Kernel Cob and Sweetclover went down and down and down through the sky from the Moon.
And after they had gone down and down and down a long time Sweetclover suddenly cried:
“What’s that?” and pointed below. “It’s like a great ball turning round and round.”
“It looks like another Moon with the lights out.”

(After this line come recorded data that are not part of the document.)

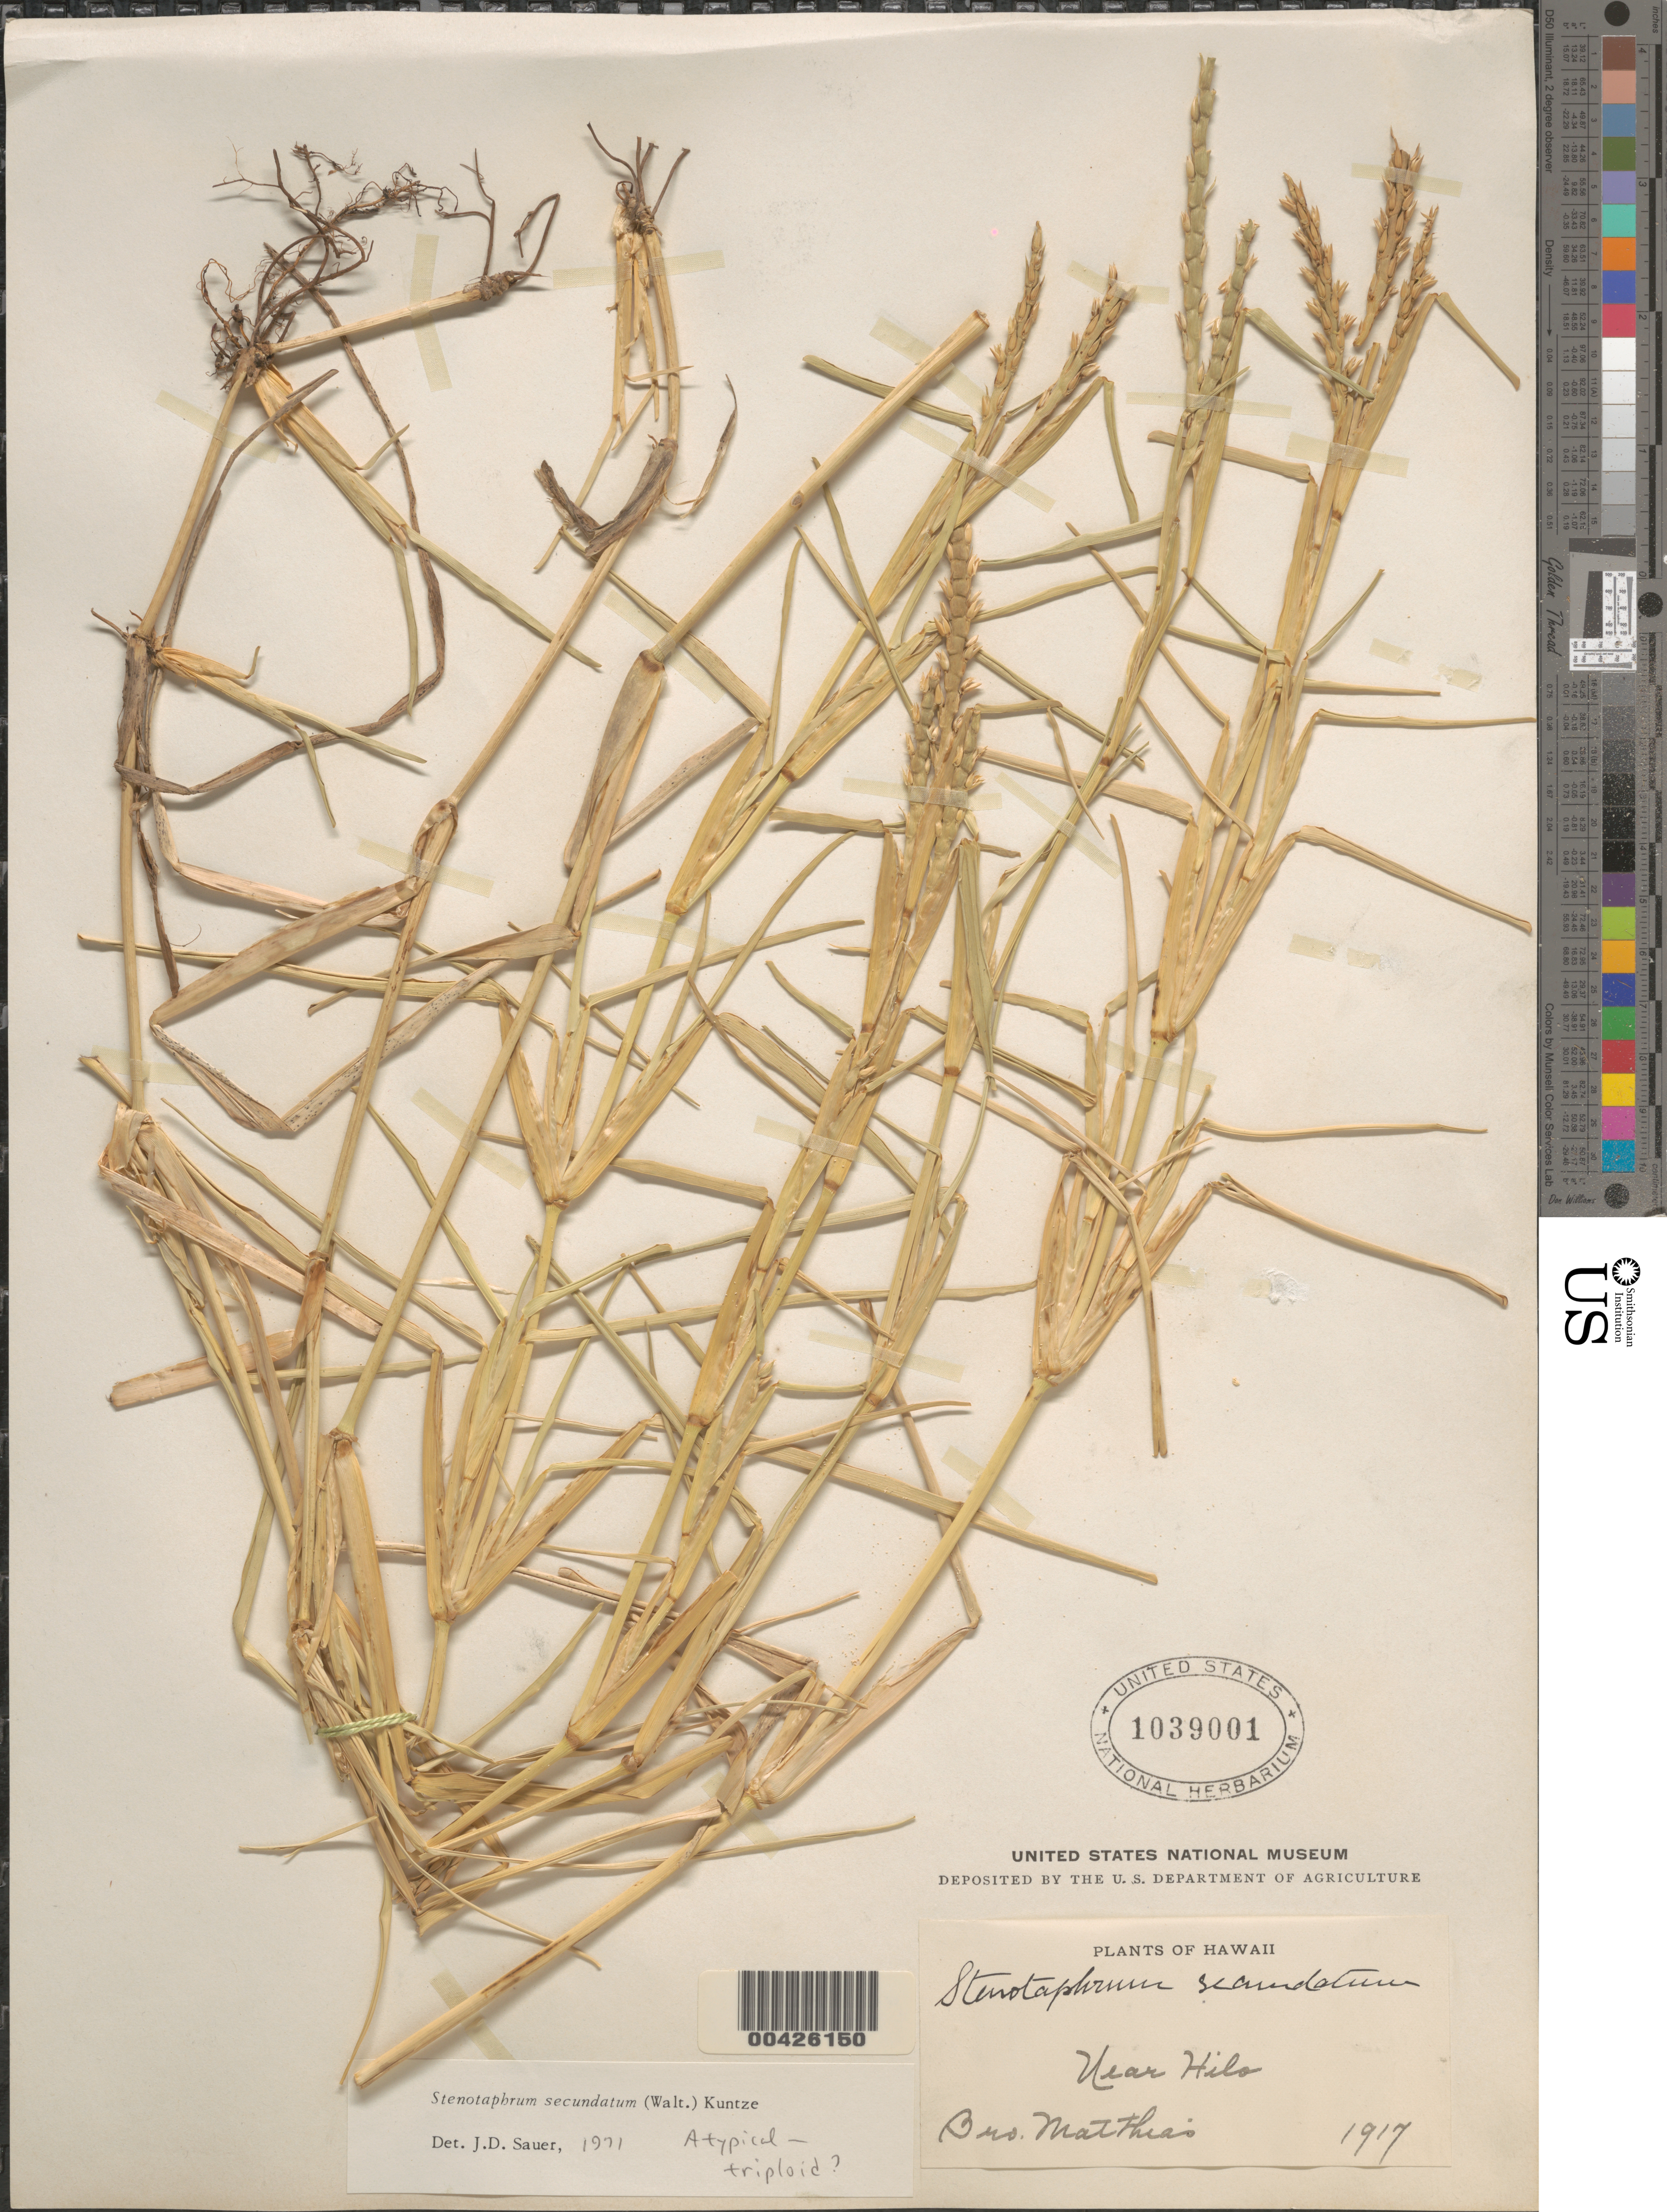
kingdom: Plantae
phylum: Tracheophyta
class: Liliopsida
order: Poales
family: Poaceae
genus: Stenotaphrum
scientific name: Stenotaphrum secundatum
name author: (Walter) Kuntze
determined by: Sauer, J. D.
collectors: B. Matthias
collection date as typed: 1917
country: United States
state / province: Hawaii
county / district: Hawaii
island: Hawaii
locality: Near Hilo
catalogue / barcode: US 1039001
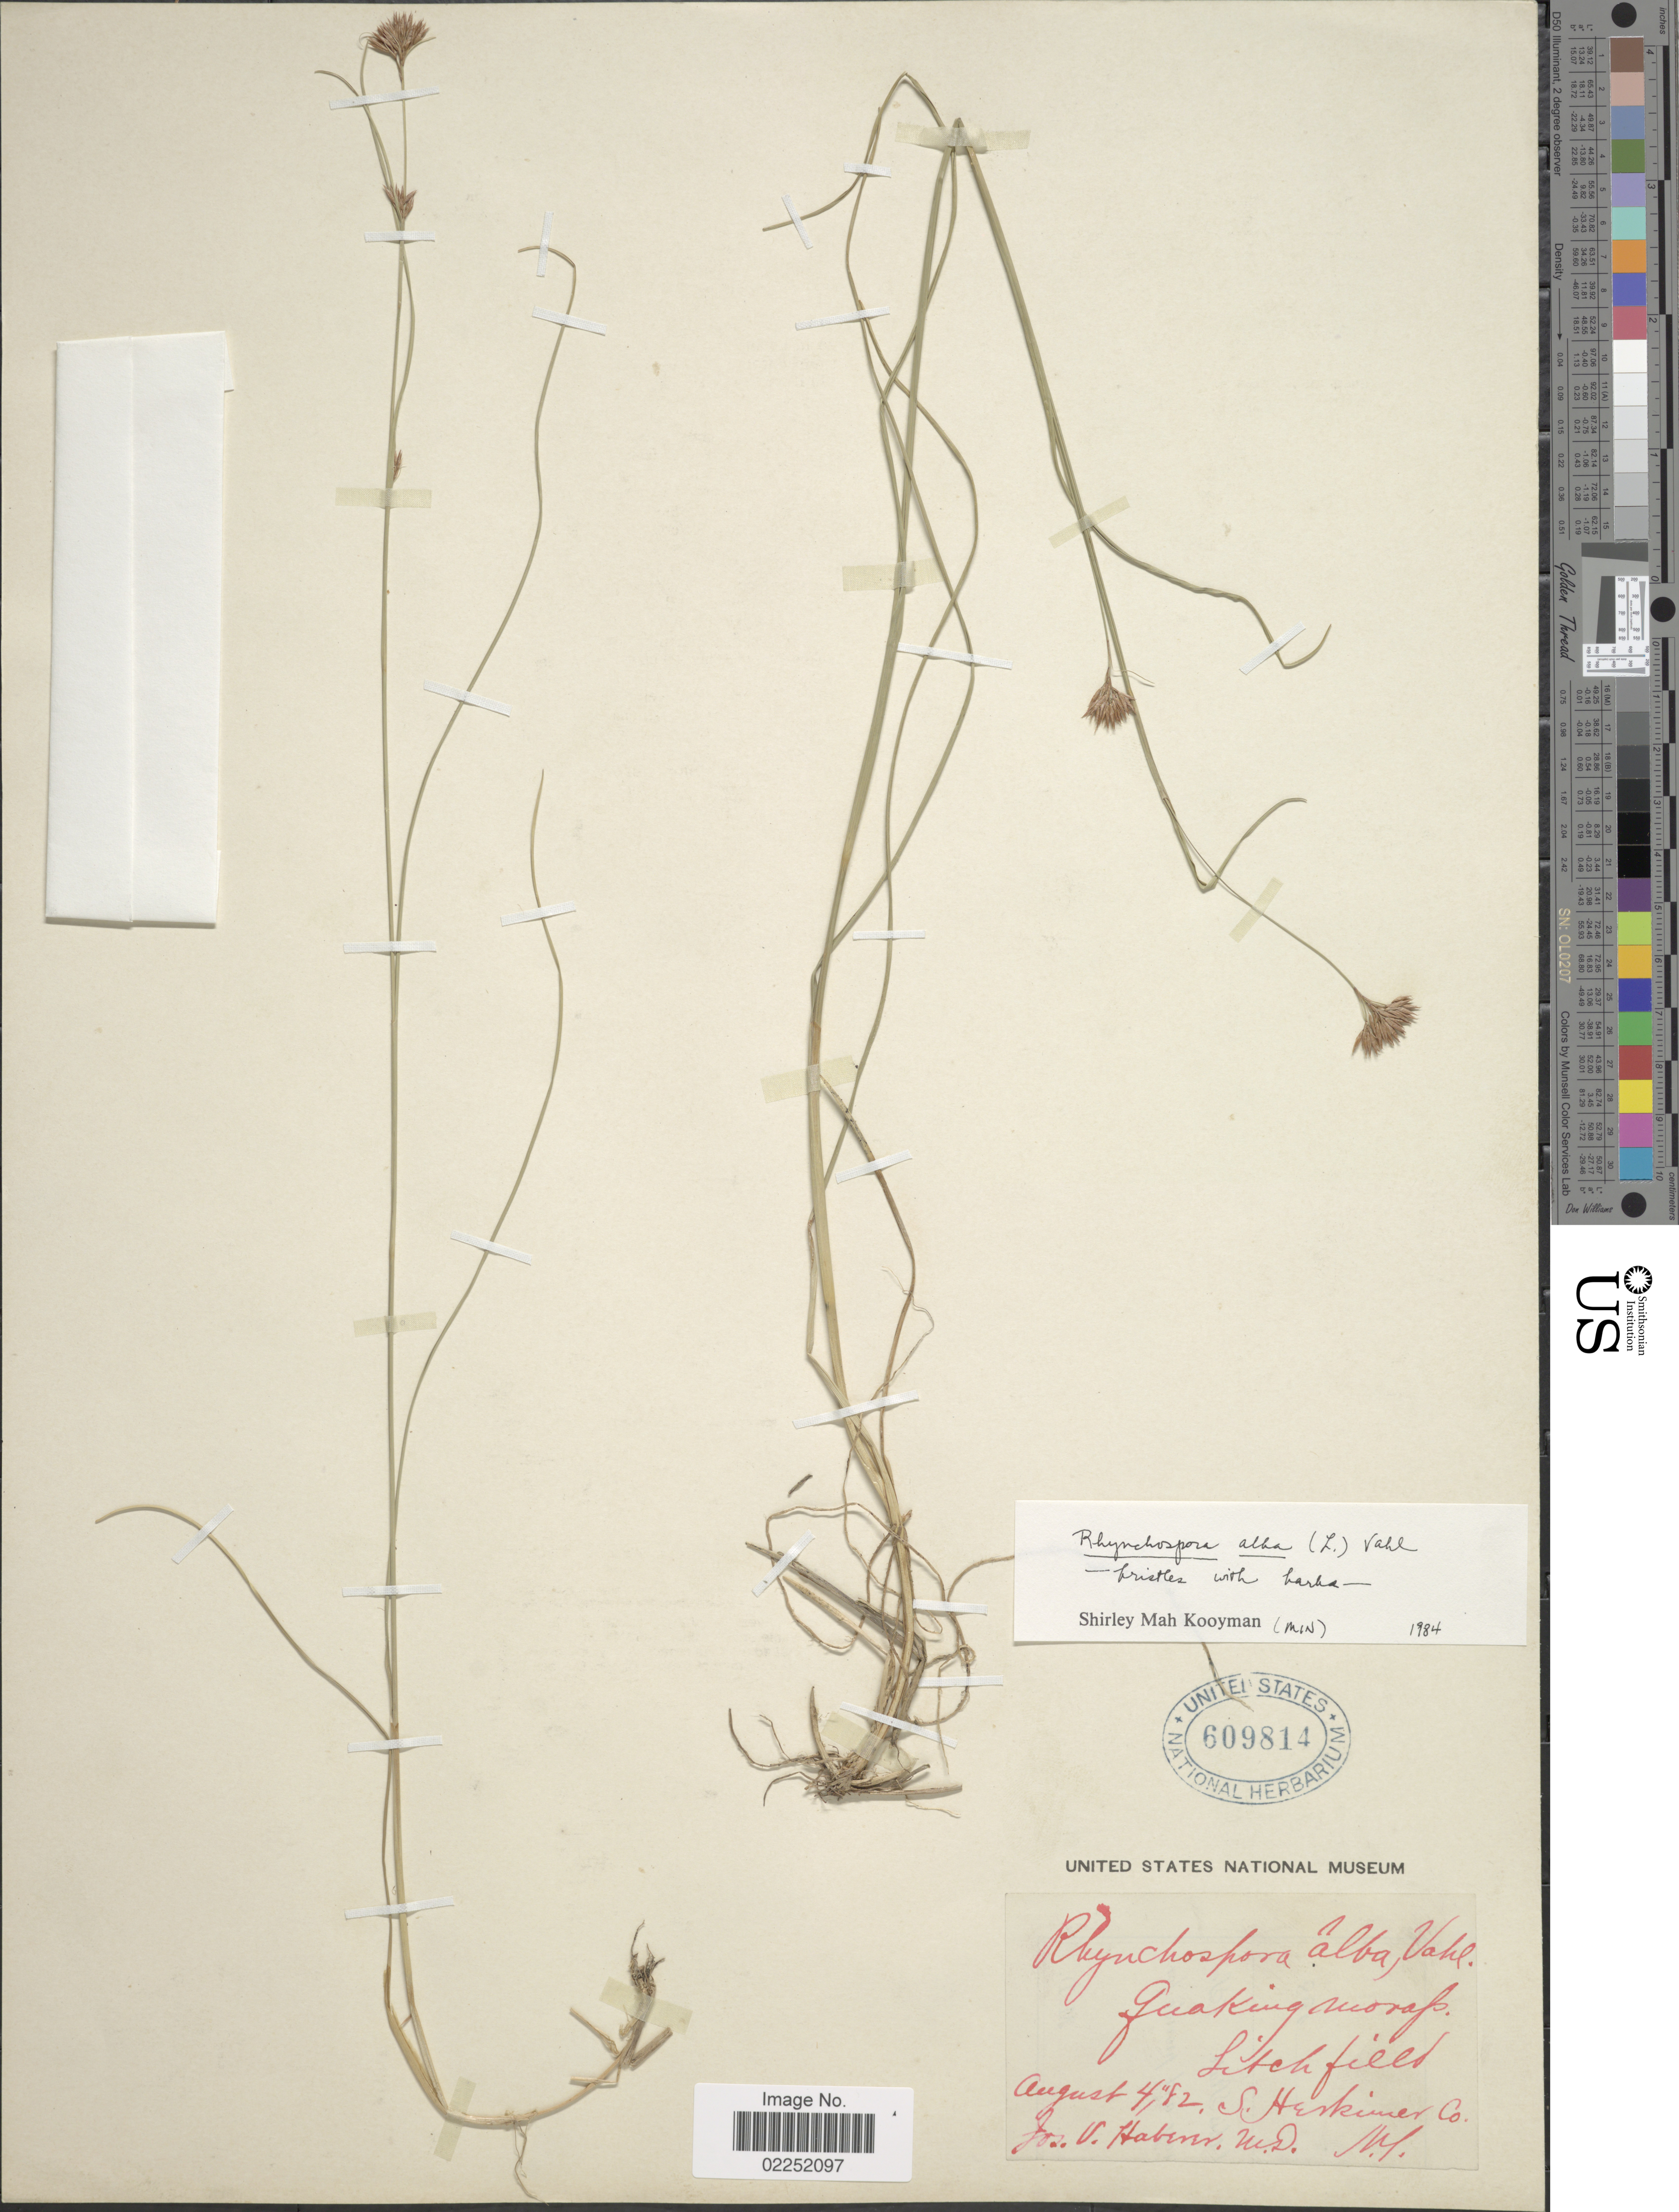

“It’s the Earth!” cried Sweetclover with delight, for she could now see the tops of trees as the sun began to show his golden head above the hills in the East. And little by little, as Kernel Cob and Sweetclover neared the Earth, they could see rivers and lakes and steeples and houses and after awhile, people and horses in the fields.
And down, down, down they came, getting nearer and nearer and nearer until they saw, beneath their very feet, a great tall house with sails on it going round and round at a rapid rate, and, before you could say, “Look out!” Kernel Cob was caught in one of the sails and dashed to the ground.
“Are you hurt?” asked Sweetclover sitting on the ground where she had been thrown.
“No,” said Kernel Cob, for a soldier must bear pain without complaint and pretend he isn’t hurt even if he is.